Twenty thousand revellers, wearing masks and colourful period costumes, packed into St Mark's Square on Sunday for the "flight of the angel" marking the traditional opening of the Carnival of Venice.

Tourists and Venetians alike, the spectators looked on as 19-year old student Elisa Constantini leapt from the famous St Mark's Campanile bell tower, attached to a wire 80 metres (265 feet) above the ground. It was accompanied by a recording of "Ave Maria" by Franz Schubert, sung by Luciano Pavarotti and the recently deceased Cranberries singer Dolores O'Riordan. 

The "angel" threw confetti at the crowd below, in a highlight of  one of the world's most celebrated carnivals. "It's like we're going back in time," enthused Susie, from Verona in northern Italy, who had come to watch the spectacle. Costantini wore a black-and-white dress with a red blouse underneath.
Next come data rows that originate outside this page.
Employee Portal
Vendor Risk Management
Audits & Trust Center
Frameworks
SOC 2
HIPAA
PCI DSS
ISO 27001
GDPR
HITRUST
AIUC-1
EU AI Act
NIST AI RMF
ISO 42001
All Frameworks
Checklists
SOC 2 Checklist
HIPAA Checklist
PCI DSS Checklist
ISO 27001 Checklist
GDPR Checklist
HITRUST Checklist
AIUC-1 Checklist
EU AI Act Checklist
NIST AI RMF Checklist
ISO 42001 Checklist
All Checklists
The white, blue and red wings were intended as a symbol for peace, she told Venezia Today.

But modern-day concerns were evident in the high security put on for the event. "It's normal, these measures," said Chinese tourist Xu Hong. "You have to have them. That doesn't take away from the beauty, the magic of this event".

The world famous Venice carnival runs under the motto of "Circus" and will end on February 13. It is thought to have started in 1162 after a military victory. Abandoned for decades, it was revived in 1980.